Activity = Exclude all pictures, then copy each of the records exactly as written.

Stored records =
++++++++

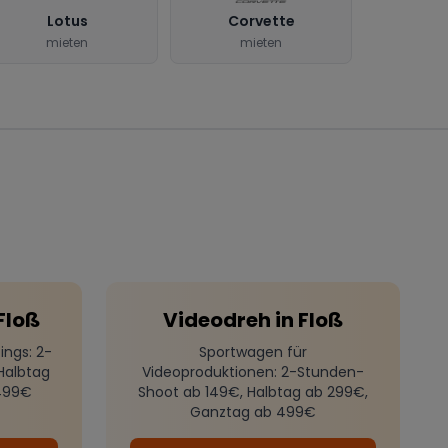
Lotus
Corvette
mieten
mieten
Floß
Videodreh
in
Floß
ings
: 2-
Sportwagen für
Halbtag
Videoproduktionen
: 2-Stunden-
499€
Shoot ab 149€, Halbtag ab 299€,
Ganztag ab 499€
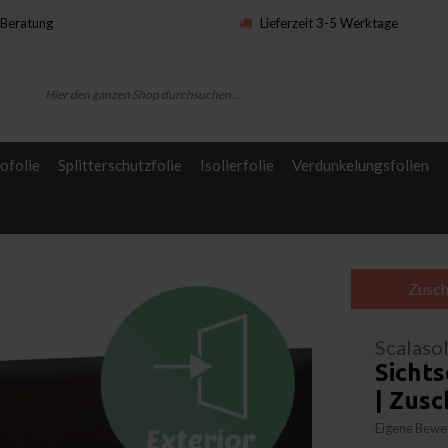
Beratung
Lieferzeit 3-5 Werktage
ofolie
Splitterschutzfolie
Isolierfolie
Verdunkelungsfolien
Zusch
Scalaso
Sichts
| Zus
Eigene Bewer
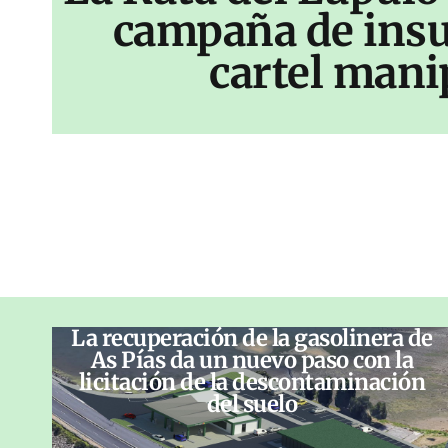
campaña de insu
cartel mani
La recuperación de la gasolinera de
As Pías da un nuevo paso con la
licitación de la descontaminación
del suelo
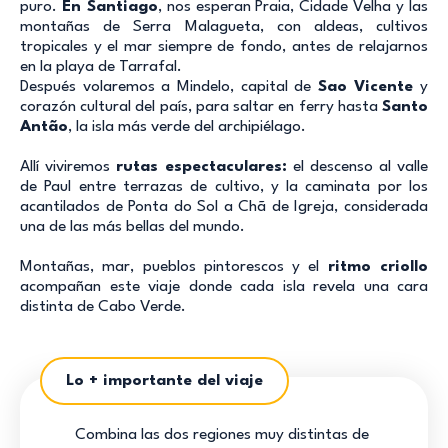
puro.
En Santiago
, nos esperan Praia, Cidade Velha y las
montañas de Serra Malagueta, con aldeas, cultivos
tropicales y el mar siempre de fondo, antes de relajarnos
en la playa de Tarrafal.
Después volaremos a Mindelo, capital de
Sao Vicente
y
corazón cultural del país, para saltar en ferry hasta
Santo
Antão
, la isla más verde del archipiélago.
Allí viviremos
rutas espectaculares:
el descenso al valle
de Paul entre terrazas de cultivo, y la caminata por los
acantilados de Ponta do Sol a Chã de Igreja, considerada
una de las más bellas del mundo.
Montañas, mar, pueblos pintorescos y el
ritmo criollo
acompañan este viaje donde cada isla revela una cara
distinta de Cabo Verde.
Lo + importante del viaje
Combina las dos regiones muy distintas de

++++++++

Response for this exercise =
Lotus
Corvette
mieten
mieten
Floß
Videodreh
in
Floß
ings
: 2-
Sportwagen für
Halbtag
Videoproduktionen
: 2-Stunden-
499€
Shoot ab 149€, Halbtag ab 299€,
Ganztag ab 499€
Beratung
Lieferzeit 3-5 Werktage
ofolie
Splitterschutzfolie
Isolierfolie
Verdunkelungsfolien
Zusch
Scalaso
Sichts
| Zus
Eigene Bewer
campaña de insu
cartel mani
La recuperación de la gasolinera de
As Pías da un nuevo paso con la
licitación de la descontaminación
del suelo
puro.
En Santiago
, nos esperan Praia, Cidade Velha y las
montañas de Serra Malagueta, con aldeas, cultivos
tropicales y el mar siempre de fondo, antes de relajarnos
en la playa de Tarrafal.
Después volaremos a Mindelo, capital de
Sao Vicente
y
corazón cultural del país, para saltar en ferry hasta
Santo
Antão
, la isla más verde del archipiélago.
Allí viviremos
rutas espectaculares:
el descenso al valle
de Paul entre terrazas de cultivo, y la caminata por los
acantilados de Ponta do Sol a Chã de Igreja, considerada
una de las más bellas del mundo.
Montañas, mar, pueblos pintorescos y el
ritmo criollo
acompañan este viaje donde cada isla revela una cara
distinta de Cabo Verde.
Lo + importante del viaje
Combina las dos regiones muy distintas de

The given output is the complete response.